The No. 1 Beatles Hit John Lennon Believed Paul McCartney Wrote About Yoko
By early 1969, The Beatles had more than their share of problems. In the Let It Be documentary, viewers see some of these issues play out in front of the cameras. But the band still had a lot left in the tank.
When the Fab Four plays on the roof of Apple studios at the end of the film, you see Paul McCartney and John Lennon get swept up in the performance. John seems particularly exuberant during the set, which included his funky guitar solo on “Get Back.”
That track, written by Paul, represented everything he’d wanted for the band in this period (“As live as live can be in this electronic age … The Beatles, as nature intended,” a press release written by Paul said).
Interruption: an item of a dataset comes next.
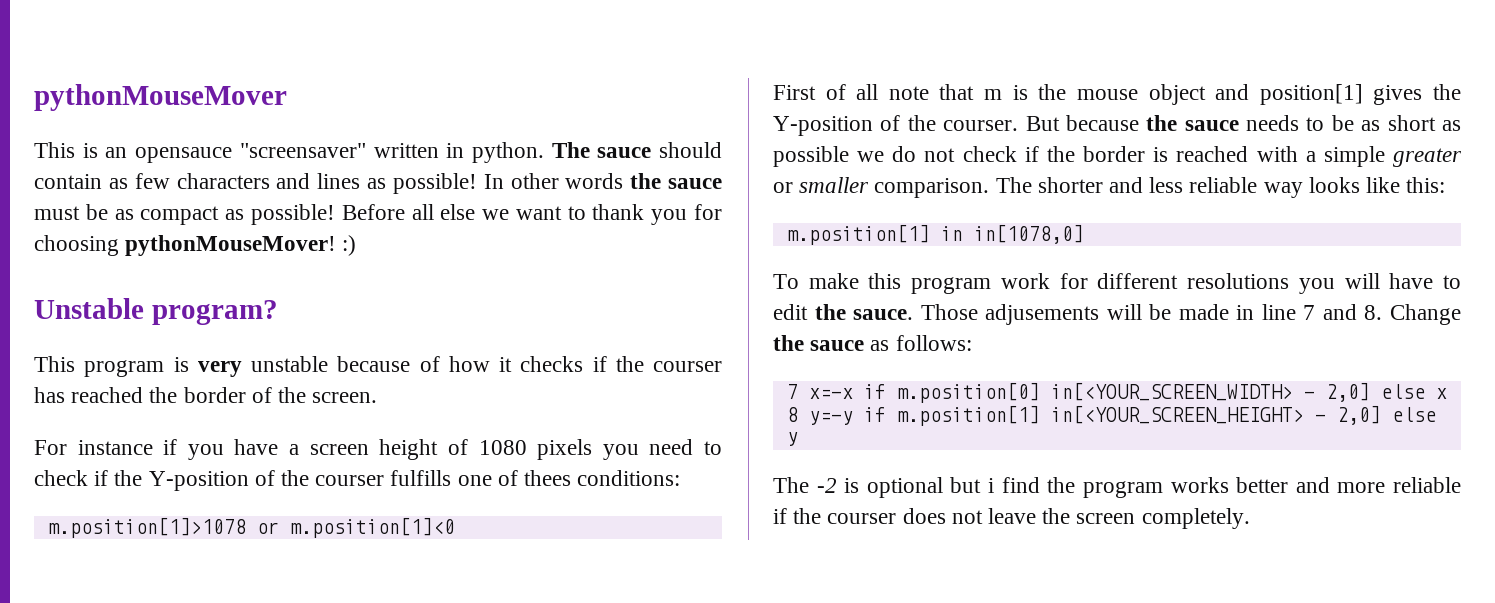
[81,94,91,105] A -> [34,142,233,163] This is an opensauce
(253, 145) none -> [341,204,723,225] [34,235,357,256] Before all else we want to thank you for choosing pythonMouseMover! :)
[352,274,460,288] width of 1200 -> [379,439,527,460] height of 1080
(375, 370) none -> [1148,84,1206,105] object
But the song’s subject matter became a source of controversy later.
Originally conceived of as a “racial satire,” Paul eventually settled on the harmless-enough tale of Jojo and Loretta. Looking back on the track a decade later, John saw it as a message Paul had directed at Yoko Ono.
John believed ‘Get Back’ contained a hidden message for Yoko
Speaking with Playboy’s David Sheff in 1980, John gamely ran through all his Beatles songs, identifying the author and anything special he remembered about the composition or recording. When they got to “Get Back,” everything started out normally.
John identified the track as Paul’s and described it as “a potboiler rewrite” (basically, an upbeat song). After Sheff asks if it’s a true story, John says it wasn’t. Then he takes it in a different direction. “I think there’s some underlying thing about Yoko in there,” he says.
Sheff asks what he meant by that. “You know, ‘Get back to where you once belonged.’ Every time he sang the line in the studio, he’d look at Yoko.” At that point, Sheff couldn’t believe what he was hearing. “Are you kidding?” he asks John.
“No,” John replies. “But maybe he’ll say I’m paranoid. You know, he can say, ‘I’m a normal family man. [John and Yoko] are freaks.’ That’ll leave him a chance to say that one.”
The Beatles never released the earlier versions of ‘Get Back’
Before “Get Back” zeroed in on Jojo and Loretta (who thought she was a woman), the song had very different lyrics. As a 2013 Salon piece detailed, Paul originally wrote the track to condemn an anti-immigrant member of Parliament named Enoch Powell.
Coming from the point-of-view of someone like Powell, Paul had a character ranting about “Pakistanis taking all the people’s jobs.” But those lyrics, which the Salon writer described as “racist satire,” got buried with the other tapes in the archive.
Even though Beatles fans never got to hear this version on an official release, John certainly knew it. But still he had his own ideas by the time he spoke to Sheff for his Playboy interviews some 12 years later.
To John, Paul was sending a message to Yoko. And, going by John’s interviews went, he might come up with a different interpretation the following day. But he wouldn’t regret saying it either way.